* _Your instructions_: Give back every record below precisely as written.

* _Saved entries_:
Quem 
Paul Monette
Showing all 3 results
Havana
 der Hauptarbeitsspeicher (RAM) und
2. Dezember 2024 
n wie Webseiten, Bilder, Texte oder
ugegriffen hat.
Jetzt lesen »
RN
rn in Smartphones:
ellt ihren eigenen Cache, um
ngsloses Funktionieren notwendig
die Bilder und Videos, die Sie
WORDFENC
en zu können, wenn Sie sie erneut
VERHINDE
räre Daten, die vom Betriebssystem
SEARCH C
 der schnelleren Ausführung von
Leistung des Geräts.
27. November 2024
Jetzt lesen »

* _Exercise response_:
Quem 
Paul Monette
Showing all 3 results
Havana
 der Hauptarbeitsspeicher (RAM) und
2. Dezember 2024 
n wie Webseiten, Bilder, Texte oder
ugegriffen hat.
Jetzt lesen »
RN
rn in Smartphones:
ellt ihren eigenen Cache, um
ngsloses Funktionieren notwendig
die Bilder und Videos, die Sie
WORDFENC
en zu können, wenn Sie sie erneut
VERHINDE
räre Daten, die vom Betriebssystem
SEARCH C
 der schnelleren Ausführung von
Leistung des Geräts.
27. November 2024
Jetzt lesen »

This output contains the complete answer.